Soldati israeliani bloccano soccorsi a un 14enne palestinese ferito che muore dopo 40 minuti

26.02.2026 17:35
Soldati israeliani bloccano soccorsi a un 14enne palestinese ferito che muore dopo 40 minuti

La morte di un quattordicenne in Cisgiordania solleva interrogativi

Dopo quattro mesi di silenzio, emergono informazioni scioccanti sulla morte di un quattordicenne palestinese, il cui corpo è rimasto a terra per oltre mezz’ora mentre soldati israeliani assistevano senza intervenire. Il giovane, identificato come Jad Jadallah, è stato colpito da proiettili in un raid dell’IDF. Le immagini e le testimonianze del caso rendono evidente la gravità della situazione, riporta Attuale.

Il tragico episodio è avvenuto ad al-Far’a, una località in Cisgiordania che secondo gli accordi internazionali dovrebbe essere considerata parte della Palestina, ma è attualmente occupata da Israele. La ricostruzione dei fatti, basata sulle testimonianze raccolte dalla BBC e su video, presenta una scena allarmante: il giovane ferito è stato lasciato a terra, gravemente sanguinante, mentre i soldati, equipaggiati e pronti all’azione, non si sono mossi per soccorrerlo.

Numerosi soldati erano presenti sulla scena, alcuni con fucili puntati, mentre uno di loro, con un passamontagna scuro, osservava il ragazzo in difficoltà senza offrire alcun aiuto. Vestito in modo inadeguato per il clima, Jad appariva visibilmente ferito e, nonostante i suoi sforzi per chiedere aiuto, è rimasto ignorato dai militari.

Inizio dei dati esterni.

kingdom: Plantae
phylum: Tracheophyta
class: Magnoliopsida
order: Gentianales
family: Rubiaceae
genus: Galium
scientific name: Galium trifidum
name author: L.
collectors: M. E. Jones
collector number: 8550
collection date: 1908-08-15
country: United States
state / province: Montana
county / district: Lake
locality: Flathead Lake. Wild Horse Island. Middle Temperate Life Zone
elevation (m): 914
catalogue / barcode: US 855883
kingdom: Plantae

Secondo le informazioni disponibili, ci sono elementi confusi riguardo al motivo per cui gli agenti non hanno soccorso il ragazzo. Da quattro mesi, le autorità israeliane si rifiutano di consegnare il suo corpo alla famiglia, un fatto che si inserisce in un contesto più ampio di 775 corpi palestinesi di presunti “terroristi” non restituiti da Israele.

Il caso di Jad Jadallah rappresenta un punto cruciale, non solo per la singola tragedia umana, ma anche per la questione più vasta dei diritti umani in Cisgiordania e le pratiche militari delle Forze di Difesa Israeliane. La reazione della comunità internazionale e i consueti rapporti sull’operato dell’IDF pongono interrogativi e richiedono una risposta decisiva nei confronti di azioni che sulle prime possono apparire sistematiche e accettate nella guerra in corso.

Secondo dati delle Nazioni Unite, nel 2025, 55 bambini sono stati uccisi in Cisgiordania e oltre 227 dal 7 ottobre 2023. In Gaza, il numero stimato di bambini vittime di scontri continua a crescere, portando alla luce una crisi umanitaria di dimensioni allarmanti.

1 Comment

  1. Non riesco a credere a quello che è successo. Lasciare un ragazzo ferito a terra senza aiuto? È inaccettabile. Siamo nel 2023, e ancora assistiamo a tragedie del genere. È ora di dire basta e far sentire la nostra voce riguardo ai diritti umani. La comunità internazionale deve reagire!!!